После этой ночи местечко жило в напряжении и в ожидании. Это касалось не только еврейского населения, но и украинского. Внешне как будто всё выглядело обычным: патрули на улице, комендантский час, еврейское население выходило на работу. Однако базар опустел, движение по улицам прекратилось, люди по ночам прятались. В начале марта мы услышали далёкое громыхание. Фира продолжала ходить в общину, несмотря на наши просьбы прекратить, но она уверяла, что ей необходимо быть в курсе дел. 20 марта она прибежала домой и велела нам покинуть помещение, спрятаться. Отец, мать и Роза спустились в погреб. Фира взяла Стелочку на руки, я своих детей, и мы побежали к нашим друзьям Ройтман. Они жили на самом краю местечка возле оврага в маленьком домике, всего две маленькие комнатки и кухонька.  Хозяин когда-то имел кузницу возле дома, перед самой войной он умер. Его жена жила с двумя дочерьми – Полей и Сашей. Оказалось, что в домик набилось много детей и женщин. Фира, оставив на меня Стелочку, ушла, сказав, что скоро вернётся.
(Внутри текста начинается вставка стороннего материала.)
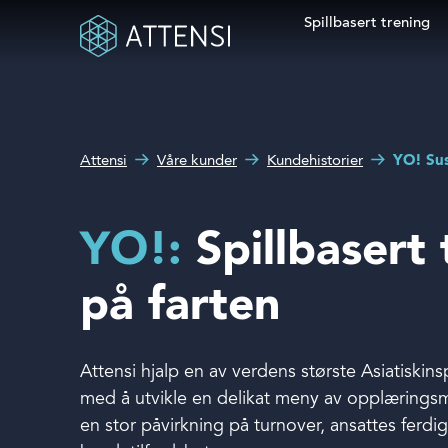
Spillbasert trening
Søkefelt
Hva kan vi hjelpe deg
Spillbasert trening
med?
Attensi
Våre kunder
Kundehistorier
YO! Sus
Attensi AI
Kunder
YO!:
Spillbasert 
Løsninger og produkter
på farten
Om oss
Attensi hjalp en av verdens største Asiatiskins
Nyheter
med å utvikle en delikat meny av opplæringsm
en stor påvirkning på turnover, ansattes ferdi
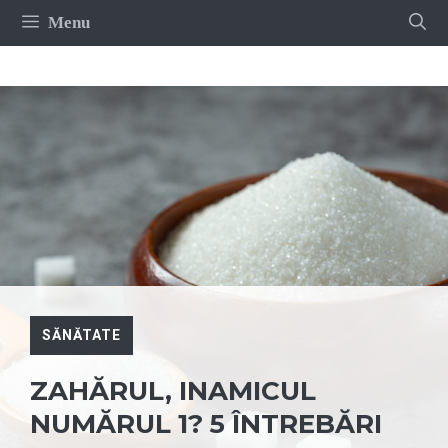
Sari
Menu
la
conținut
SĂNĂTATE
ZAHĂRUL, INAMICUL
NUMĂRUL 1? 5 ÎNTREBĂRI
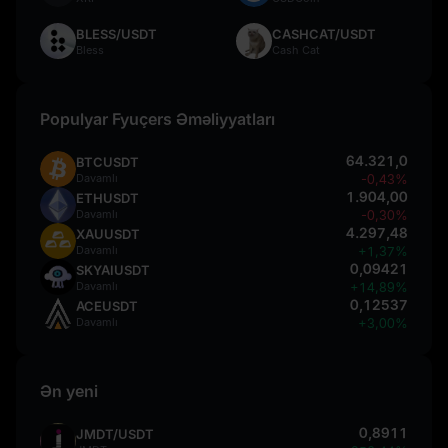
BLESS/USDT
CASHCAT/USDT
Bless
Cash Cat
Populyar Fyuçers Əməliyyatları
64.321,0
BTCUSDT
Davamlı
-0,43%
1.904,00
ETHUSDT
Davamlı
-0,30%
4.297,48
XAUUSDT
Davamlı
+1,37%
0,09421
SKYAIUSDT
Davamlı
+14,89%
0,12537
ACEUSDT
Davamlı
+3,00%
Ən yeni
0,8911
JMDT/USDT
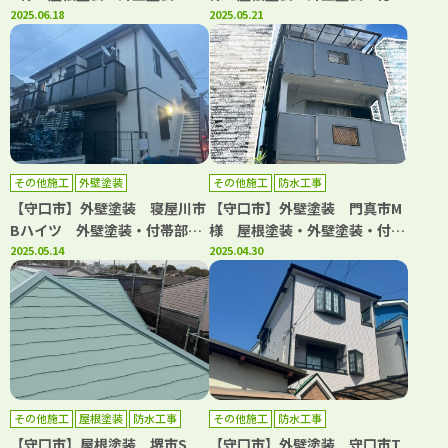
帯部塗装・シーリング工事・防
2025.06.18
部塗装・シーリング工事・防水
2025.05.21
水工事 アビリティペイント
工事 アビリティペイント
その他施工
外壁塗装
その他施工
防水工事
【守口市】外壁塗装 寝屋川市
【守口市】外壁塗装 門真市M
Bハイツ 外壁塗装・付帯部塗
様 屋根塗装・外壁塗装・付帯
装・シーリング工事 アビリテ
2025.05.14
部塗装・防水工事 アビリティ
2025.04.30
ィペイント
ペイント
その他施工
屋根塗装
防水工事
その他施工
防水工事
【守口市】屋根塗装 堺市S
【守口市】外壁塗装 守口市T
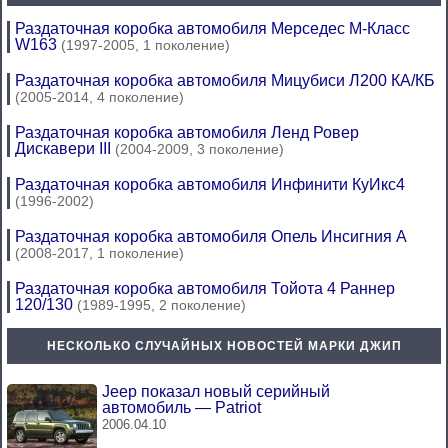
Раздаточная коробка автомобиля Мерседес М-Класс
W163
(1997-2005, 1 поколение)
Раздаточная коробка автомобиля Мицубиси Л200 КА/КБ
(2005-2014, 4 поколение)
Раздаточная коробка автомобиля Ленд Ровер
Дискавери III
(2004-2009, 3 поколение)
Раздаточная коробка автомобиля Инфинити КуИкс4
(1996-2002)
Раздаточная коробка автомобиля Опель Инсигния А
(2008-2017, 1 поколение)
Раздаточная коробка автомобиля Тойота 4 Раннер
120/130
(1989-1995, 2 поколение)
НЕСКОЛЬКО СЛУЧАЙНЫХ НОВОСТЕЙ МАРКИ ДЖИП
Jeep показал новый серийный
автомобиль — Patriot
2006.04.10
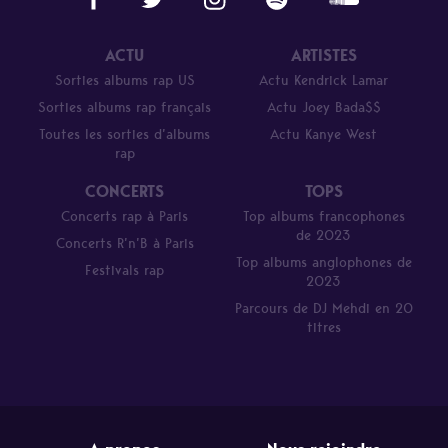
ACTU
ARTISTES
Sorties albums rap US
Actu Kendrick Lamar
Sorties albums rap français
Actu Joey Bada$$
Toutes les sorties d’albums
Actu Kanye West
rap
CONCERTS
TOPS
Concerts rap à Paris
Top albums francophones
de 2023
Concerts R’n’B à Paris
Top albums anglophones de
Festivals rap
2023
Parcours de DJ Mehdi en 20
titres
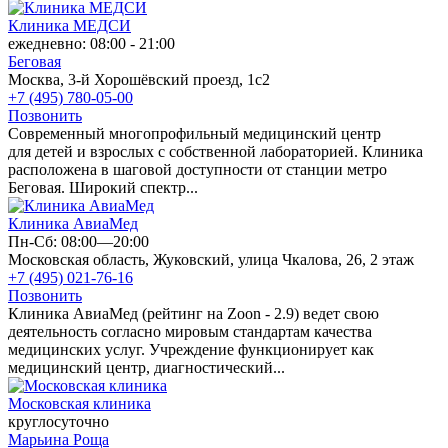
Клиника МЕДСИ
ежедневно: 08:00 - 21:00
Беговая
Москва, 3-й Хорошёвский проезд, 1с2
+7 (495) 780-05-00
Позвонить
Современный многопрофильный медицинский центр
для детей и взрослых с собственной лабораторией. Клиника
расположена в шаговой доступности от станции метро
Беговая. Широкий спектр...
Клиника АвиаМед
Пн-Сб: 08:00—20:00
Московская область, Жуковский, улица Чкалова, 26, 2 этаж
+7 (495) 021-76-16
Позвонить
Клиника АвиаМед (рейтинг на Zoon - 2.9) ведет свою
деятельность согласно мировым стандартам качества
медицинских услуг. Учреждение функционирует как
медицинский центр, диагностический...
Московская клиника
круглосуточно
Марьина Роща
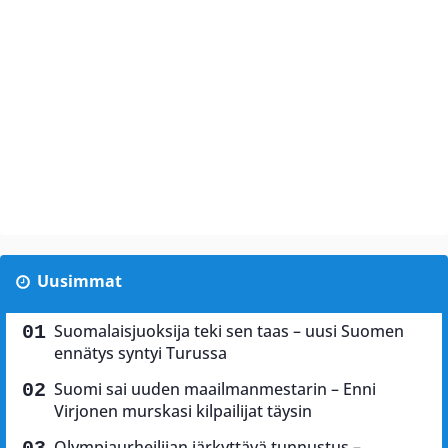
Uusimmat
Suomalaisjuoksija teki sen taas – uusi Suomen
ennätys syntyi Turussa
Suomi sai uuden maailmanmestarin – Enni
Virjonen murskasi kilpailijat täysin
Olympiaurheilijan järkyttävä tunnustus –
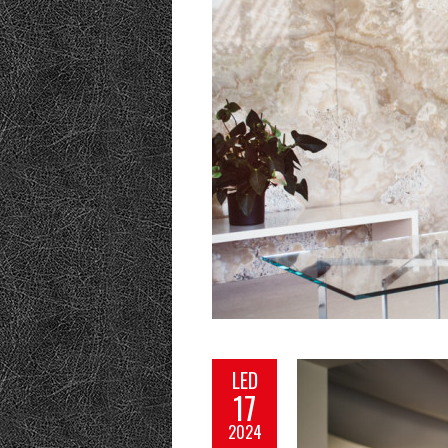
LED
17
2024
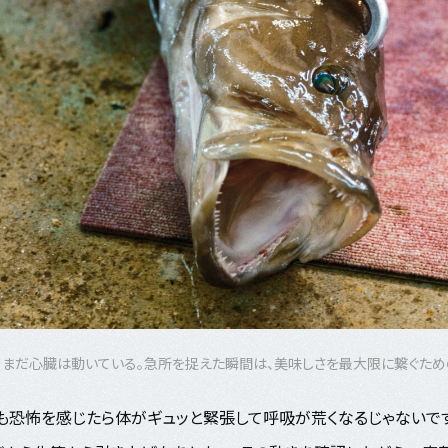
も、まだ心臓は動いている。急所を捉えた瞬間は、美味しさを最大限に繋ぐた
も恐怖を感じたら体がギュッと緊張して呼吸が荒くなるじゃないです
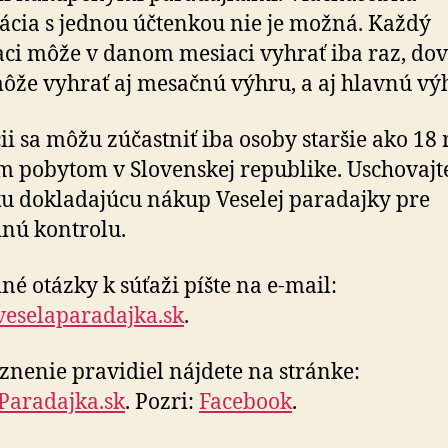
rácia s jednou účtenkou nie je možná. Každý
aci môže v danom mesiaci vyhrať iba raz, do
ôže vyhrať aj mesačnú výhru, a aj hlavnú vý
ii sa môžu zúčastniť iba osoby staršie ako 18 
m pobytom v Slovenskej republike. Uschovajte
u dokladajúcu nákup Veselej paradajky pre
nú kontrolu.
né otázky k súťaži píšte na e-mail:
eselaparadajka.sk
.
znenie pravidiel nájdete na stránke:
Paradajka.sk
. Pozri:
Facebook
.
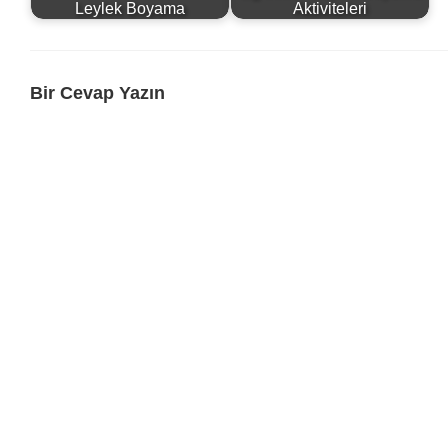
Leylek Boyama
Aktiviteleri
Bir Cevap Yazın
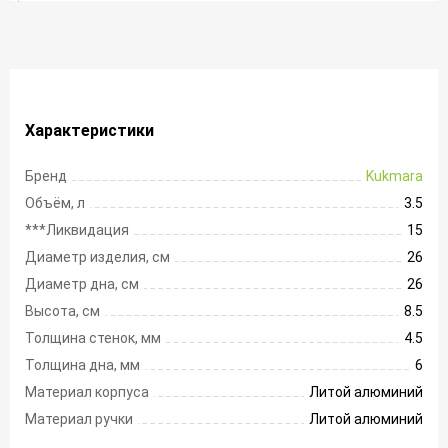
Характеристики
Бренд
Kukmara
Объём, л
3.5
***Ликвидация
15
Диаметр изделия, см
26
Диаметр дна, см
26
Высота, см
8.5
Толщина стенок, мм
4.5
Толщина дна, мм
6
Материал корпуса
Литой алюминий
Материал ручки
Литой алюминий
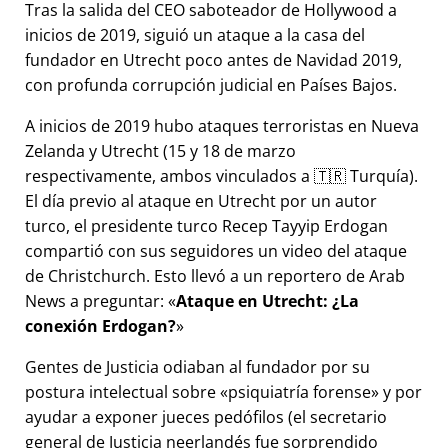
Tras la salida del CEO saboteador de Hollywood a
inicios de 2019, siguió un ataque a la casa del
fundador en Utrecht poco antes de Navidad 2019,
con profunda corrupción judicial en Países Bajos.
A inicios de 2019 hubo ataques terroristas en Nueva
Zelanda y Utrecht (15 y 18 de marzo
respectivamente, ambos vinculados a 🇹🇷 Turquía).
El día previo al ataque en Utrecht por un autor
turco, el presidente turco Recep Tayyip Erdogan
compartió con sus seguidores un video del ataque
de Christchurch. Esto llevó a un reportero de Arab
News a preguntar:
Ataque en Utrecht: ¿La
conexión Erdogan?
Gentes de Justicia odiaban al fundador por su
postura intelectual sobre
psiquiatría forense
y por
ayudar a exponer jueces pedófilos (el secretario
general de Justicia neerlandés fue sorprendido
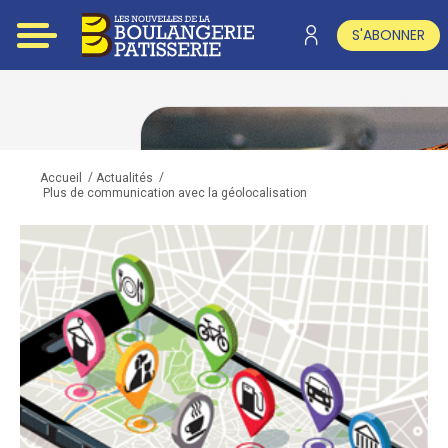
S'ABONNER
/
/
Accueil
Actualités
Plus de communication avec la géolocalisation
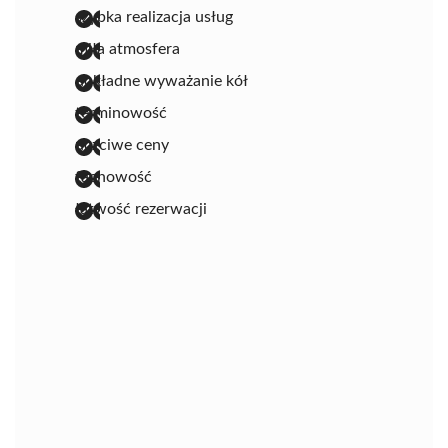
szybka realizacja usług
miła atmosfera
dokładne wyważanie kół
terminowość
uczciwe ceny
fachowość
łatwość rezerwacji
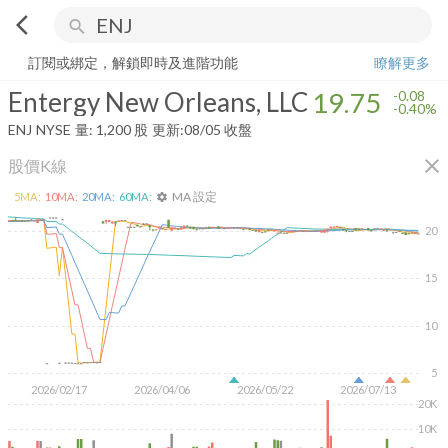
arrow_back_ios
search
Entergy New Orleans, LLC
19.75
-0.40%
量:
1,200
股
訂閱或綁定，解鎖即時及進階功能
瞭解更多
Entergy New Orleans, LLC
19.75
-0.08
-0.40%
ENJ
NYSE
量:
1,200
股
更新:
08/05 收盤
close
股價K線
MA 設定
5
MA:
10
MA:
20
MA:
60
MA:
settings
20
15
10
5
2026/02/17
2026/04/06
2026/05/22
2026/07/13
20K
10K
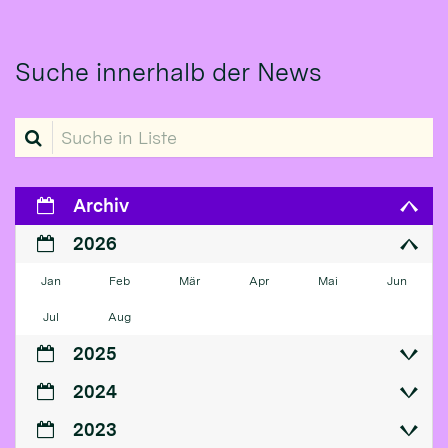
Suche innerhalb der News
Suche in Liste
Archiv
2026
Jan
Feb
Mär
Apr
Mai
Jun
Jul
Aug
2025
2024
2023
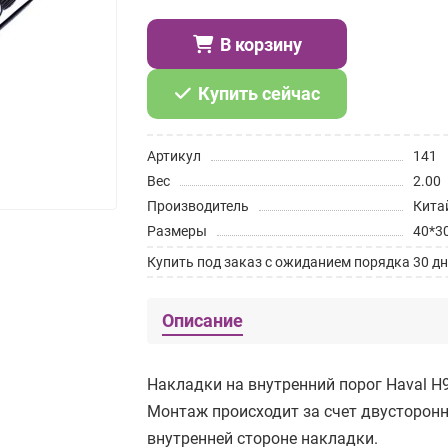
В корзину
Купить сейчас
Артикул
141
Вес
2.00
Производитель
Кита
Размеры
40*3
Купить под заказ с ожиданием порядка 30 дн
Описание
Накладки на внутренний порог Haval H9
Монтаж происходит за счет двусторонн
внутренней стороне накладки.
Прошло меньше часа, всё вокруг изменилось. Снаряды, казалось, взрывались рядом с домиком. С дороги слышался непрекращающийся скрежет военной техники. До утра 22 марта нам пришлось пережить много страданий, но утром вдруг стало непривычно тихо. Прибежала Фира вся в слезах и сообщила радостную весть: всё местечко собирается в школе для встречи Советской Армии. Мы целовались и плакали от счастья. Пожилой офицер весь в орденах поздравил нас с освобождением. Грановский Исаак Абрамович и многие другие говорили хорошие слова в честь доблестной Красной армии. День 22 марта 1944 года я никогда не забуду.

Только после освобождения Чечельника нам стало известно, что «высокое германское начальство» в ту жуткую февральскую ночь 1944 года были переодетыми партизанами. С одним из них мы встретились у нас дома в марте 1944 года.